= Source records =

::::::::

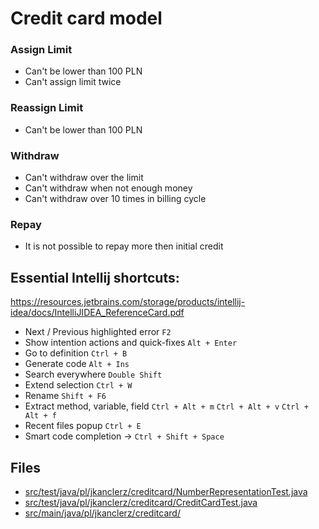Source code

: # Credit card model

### Assign Limit
- Can't be lower than 100 PLN
- Can't assign limit twice

### Reassign Limit
- Can't be lower than 100 PLN

### Withdraw
- Can't withdraw over the limit
- Can't withdraw when not enough money
- Can't withdraw over 10 times in billing cycle

### Repay
- It is not possible to repay more then initial credit


## Essential Intellij shortcuts:

https://resources.jetbrains.com/storage/products/intellij-idea/docs/IntelliJIDEA_ReferenceCard.pdf

* Next / Previous highlighted error ``F2`` 
* Show intention actions and quick-fixes ``Alt + Enter``
* Go to definition ``Ctrl + B``
* Generate code ``Alt + Ins``
* Search everywhere ``Double Shift``
* Extend selection ``Ctrl + W``
* Rename ``Shift + F6``
* Extract method, variable, field ``Ctrl + Alt + m`` ``Ctrl + Alt + v`` ``Ctrl + Alt + f``
* Recent files popup ``Ctrl + E``
* Smart code completion -> ``Ctrl + Shift + Space``

## Files
* [src/test/java/pl/jkanclerz/creditcard/NumberRepresentationTest.java](../src/test/java/pl/ppacocha/creditcard/NumberRepresentationTest.java)
* [src/test/java/pl/jkanclerz/creditcard/CreditCardTest.java](../src/test/java/pl/ppacocha/creditcard/CreditCardTest.java)
* [src/main/java/pl/jkanclerz/creditcard/](../src/test/java/pl/ppacocha/creditcard/)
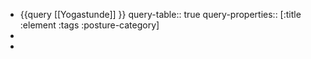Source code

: - {{query [[Yogastunde]] }}
  query-table:: true
  query-properties:: [:title :element :tags :posture-category]
-
-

::::::::

= WHAT YOU HAVE TO DO =
Where a line in the records above includes the string "Ctrl", show it.

= WRITTEN SOLUTION =
* Go to definition ``Ctrl + B``
* Extend selection ``Ctrl + W``
* Extract method, variable, field ``Ctrl + Alt + m`` ``Ctrl + Alt + v`` ``Ctrl + Alt + f``
* Recent files popup ``Ctrl + E``
* Smart code completion -> ``Ctrl + Shift + Space``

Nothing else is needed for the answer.